───── INPUT FOR THIS TASK ─────
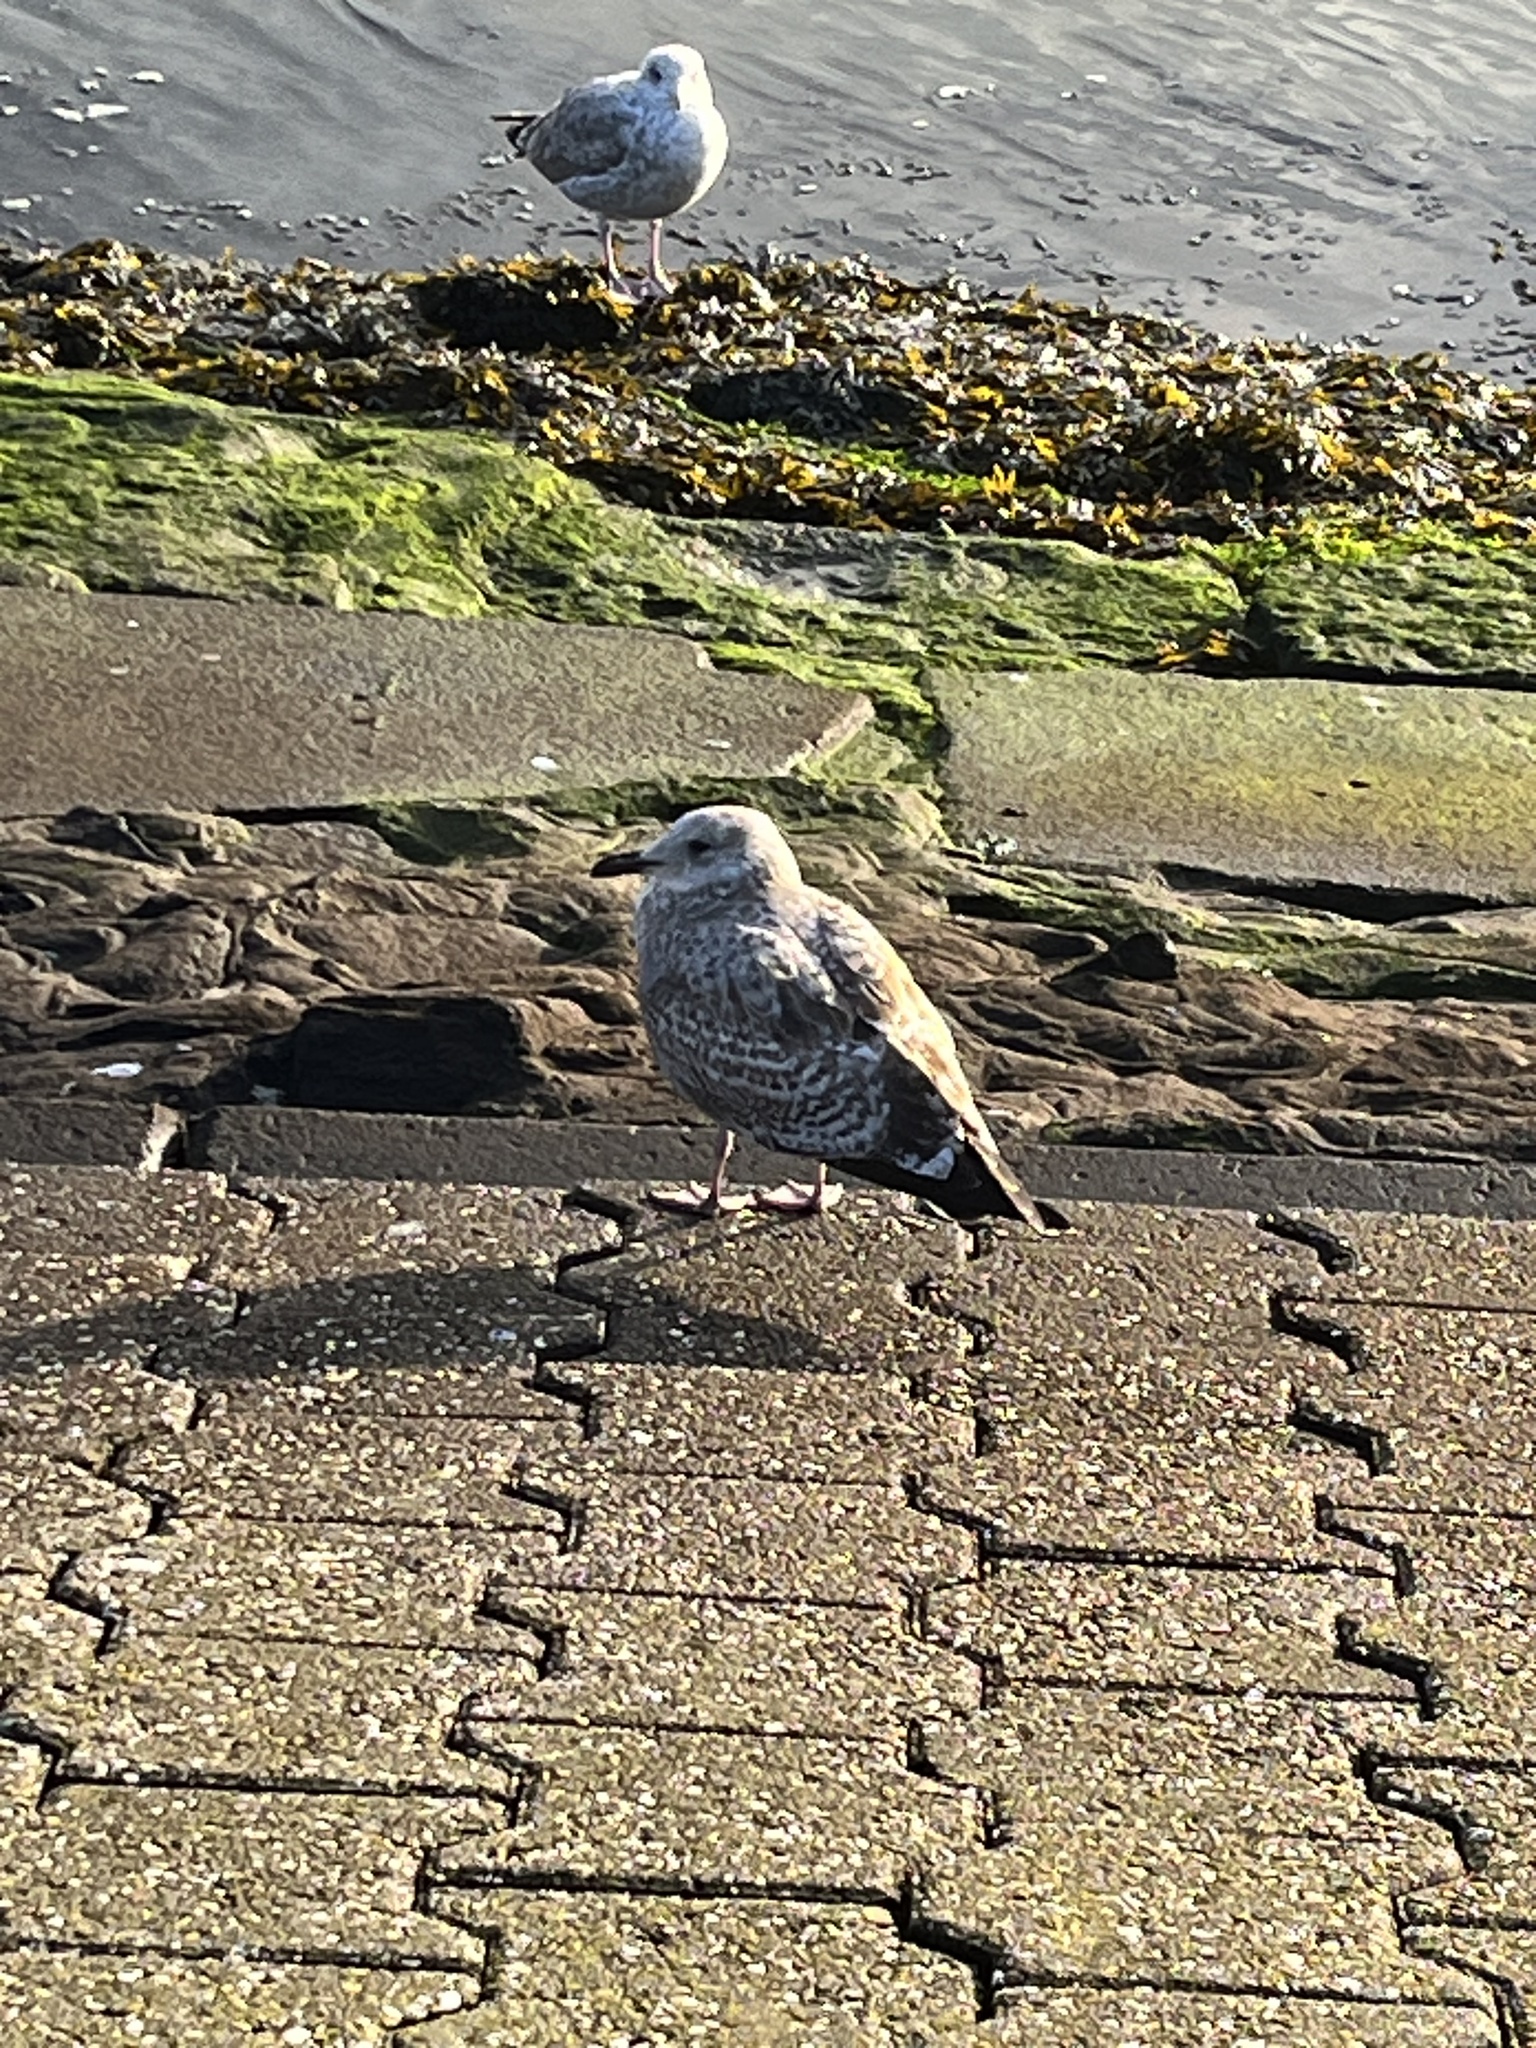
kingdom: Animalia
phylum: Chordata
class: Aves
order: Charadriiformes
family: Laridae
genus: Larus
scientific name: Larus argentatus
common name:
─────
Rewrite the lines from the one containing "phylum: Chordata" through the end of the records, changing "common name" to "vernacular name" and keeping all else the same. Return only those lines.

phylum: Chordata
class: Aves
order: Charadriiformes
family: Laridae
genus: Larus
scientific name: Larus argentatus
vernacular name:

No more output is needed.